= TEXT SEGMENT =
* * * * * * * * *
Who will Control the 2014 Electoral Process: An update on Afghanistan’s electoral laws

Author: Martine van Bijlert    Date: 4 July 2013

With only nine months to go to the presidential and provincial council elections in April 2014, the two main laws that determine how Afghanistan’s elections should be conducted are still inching their way through the legislative process. It has been a long and winding road, accompanied by strong emotions and high stakes; this is, after all, about who gets to control the electoral process. And although it is not yet clear what the ultimate outcome is going to be, it is time for an update. AAN’s Martine van Bijlert, with input from Ehsan Qaane, takes a closer look at how far we have come and notes that the process is proving erratic, ad hoc and easily manipulated.
* * * * * * * * *
= PROVIDED MATERIAL =
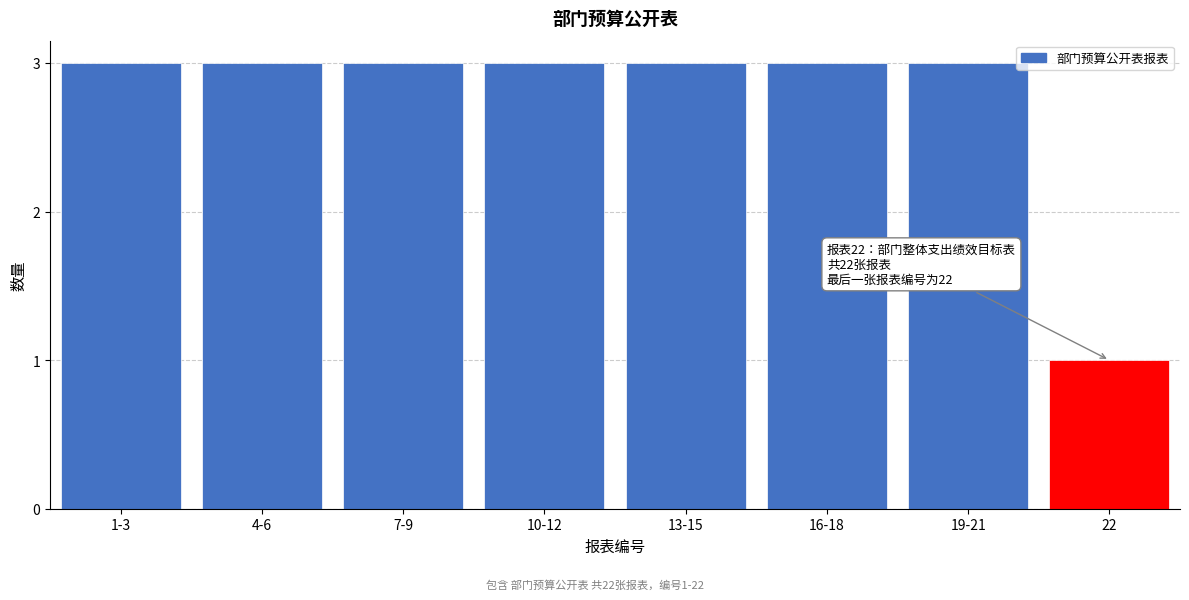

Reading left to right, extract all data points from this chart.

1-3=3	4-6=3	7-9=3	10-12=3	13-15=3	16-18=3	19-21=3	22=1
* * * * * * * * *
= EXERCISE DIRECTIONS =
Could you reproduce the text on Afghanistan's electoral laws word for word, starting at the words "With only nine" and stopping after "and easily manipulated."?

= EXERCISE OUTPUT =
With only nine months to go to the presidential and provincial council elections in April 2014, the two main laws that determine how Afghanistan’s elections should be conducted are still inching their way through the legislative process. It has been a long and winding road, accompanied by strong emotions and high stakes; this is, after all, about who gets to control the electoral process. And although it is not yet clear what the ultimate outcome is going to be, it is time for an update. AAN’s Martine van Bijlert, with input from Ehsan Qaane, takes a closer look at how far we have come and notes that the process is proving erratic, ad hoc and easily manipulated.